The opportunity to improve geological knowledge from geophysical data is huge since the vast majority of geophysical datasets inform on regional to property scale geological frameworks, not orebodies, but most of this data is never utilized. Most geologists lack the skills to extract geological information from geophysical data other than using crayons to indiscriminately draw lines. MDRU have developed a range of tools and approaches to defining and extracting geological features from geophysical data that range from simple and pragmatic to the complex integration of derived datasets.
Understanding relationships between rocks and geophysical responses requires an understanding of rock physical properties. Although most exploration geologists are familiar with magnetic susceptibility and density data since it is routinely collected during core logging, few geologists know how to evaluate and utilize the data to interpret geological features. So although there is increasing recognition of the potential value of collecting physical property data, utilizing these data either to interpret regional geophysical datasets, to create geological models, or to constrain inversions remains an on-going challenge.
The geological information available at the surface is mostly too sparse and limiting to provide a confident base to inform smart exploration decisions, particularly in regions of cover. So ultimately geological maps should be replaced with 3D models of the geological framework of the upper crust. This effort is best done using a contiguous, data-rich environment where geological and geophysical data sets are informed by physical properties and constrained geophysical inversions that are integrated by an experienced geoscientist, probably driving a set of Machine Learning algorithms.
About the Author:
Dr. Craig Hart;
B.Sc. McMaster University (1986), M.Sc. University of BC (1995), University of Western Australia (2005).
Craig Hart is the Director of MDRU – Mineral Deposit Research Unit at the University of British Columbia (UBC) where he initiates and facilitates a wide range of mineral exploration industry-sponsored research projects that focus on gold and porphyry systems, regional metallogeny and exploration methods. Craig has degrees from McMaster University (BSc 1986), University of British Columbia (MSc 1995) and University of Western Australia (2005) spacing academic intervals over three decades separated by employment in industry and government.
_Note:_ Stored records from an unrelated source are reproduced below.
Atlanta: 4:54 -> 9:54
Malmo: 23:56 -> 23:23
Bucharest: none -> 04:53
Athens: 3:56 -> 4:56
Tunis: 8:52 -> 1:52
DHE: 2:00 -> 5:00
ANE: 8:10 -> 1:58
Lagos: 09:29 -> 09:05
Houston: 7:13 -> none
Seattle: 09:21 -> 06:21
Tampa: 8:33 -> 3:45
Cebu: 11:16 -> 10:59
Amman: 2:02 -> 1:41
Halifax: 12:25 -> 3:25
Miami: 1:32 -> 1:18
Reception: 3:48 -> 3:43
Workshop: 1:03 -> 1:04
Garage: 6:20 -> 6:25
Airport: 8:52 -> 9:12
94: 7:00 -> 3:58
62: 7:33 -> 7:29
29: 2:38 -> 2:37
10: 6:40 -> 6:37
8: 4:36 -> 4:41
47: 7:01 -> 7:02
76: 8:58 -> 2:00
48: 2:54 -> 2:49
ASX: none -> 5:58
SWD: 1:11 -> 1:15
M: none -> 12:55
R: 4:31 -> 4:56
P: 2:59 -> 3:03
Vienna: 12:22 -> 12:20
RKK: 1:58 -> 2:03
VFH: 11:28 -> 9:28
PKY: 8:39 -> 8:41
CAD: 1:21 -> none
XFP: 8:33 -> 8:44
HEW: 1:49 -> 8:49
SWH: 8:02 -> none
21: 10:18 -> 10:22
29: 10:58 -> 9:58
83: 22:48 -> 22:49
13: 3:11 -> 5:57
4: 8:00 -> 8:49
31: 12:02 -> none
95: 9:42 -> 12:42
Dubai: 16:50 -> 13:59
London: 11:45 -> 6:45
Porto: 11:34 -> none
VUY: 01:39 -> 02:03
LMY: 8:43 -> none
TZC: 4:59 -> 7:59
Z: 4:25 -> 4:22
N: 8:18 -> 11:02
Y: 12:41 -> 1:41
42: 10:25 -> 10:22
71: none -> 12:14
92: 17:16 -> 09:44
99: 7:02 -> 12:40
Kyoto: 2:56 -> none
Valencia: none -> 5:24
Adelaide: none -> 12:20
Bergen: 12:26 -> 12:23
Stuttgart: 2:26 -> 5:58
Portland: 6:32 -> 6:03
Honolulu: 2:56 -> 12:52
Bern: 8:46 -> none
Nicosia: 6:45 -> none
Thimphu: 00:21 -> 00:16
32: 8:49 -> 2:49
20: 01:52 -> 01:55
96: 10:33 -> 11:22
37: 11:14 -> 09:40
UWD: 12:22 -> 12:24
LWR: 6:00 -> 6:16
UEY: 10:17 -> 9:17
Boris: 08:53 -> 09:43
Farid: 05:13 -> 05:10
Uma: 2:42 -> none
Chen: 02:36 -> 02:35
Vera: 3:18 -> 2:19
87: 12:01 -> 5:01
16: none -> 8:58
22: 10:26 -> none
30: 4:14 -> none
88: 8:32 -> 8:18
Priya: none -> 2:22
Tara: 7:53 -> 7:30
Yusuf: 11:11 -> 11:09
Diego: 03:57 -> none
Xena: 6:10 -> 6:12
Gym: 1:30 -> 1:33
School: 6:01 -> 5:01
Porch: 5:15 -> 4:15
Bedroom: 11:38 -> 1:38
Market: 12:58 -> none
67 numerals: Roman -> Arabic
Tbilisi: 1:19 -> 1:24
Craig previously worked as a Senior Research Fellow at the Centre for Exploration Targeting at the University of Western Australia (UWA) in Perth where he pursued research gold metallogeny of China and Mongolia. Most of Craig’s early career was with the Yukon Geological Survey where he undertook regional mapping and metallogenic surveys in the northern Cordillera. He played a significant role in developing intrusion-related gold models, and understanding redox controls on regional metallogeny.
Craig has considerable field and mapping experience which he integrates with geochronology, geochemistry and geophysics to develop new exploration concepts and targets. He has raised >$20M in research funding to contribute to the training of more than 40 graduate students and 20 senior researchers. He provides advanced ore deposit and mineral exploration training to students and industry, has given presentations and short courses throughout the world, and consults to a range of major and junior explorers. Dr. Hart was awarded the Geological Association of Canada Boldy Award for the best mineral deposit-related presentation in 2005, and was the SEG Distinguished Lecturer of the Society of Economic Geologists in 2010. In 2016 Craig led his team to 5th place in the Integra Gold Rush Challenge, and also took home the “Audience Choice Award” for his engaging presentation.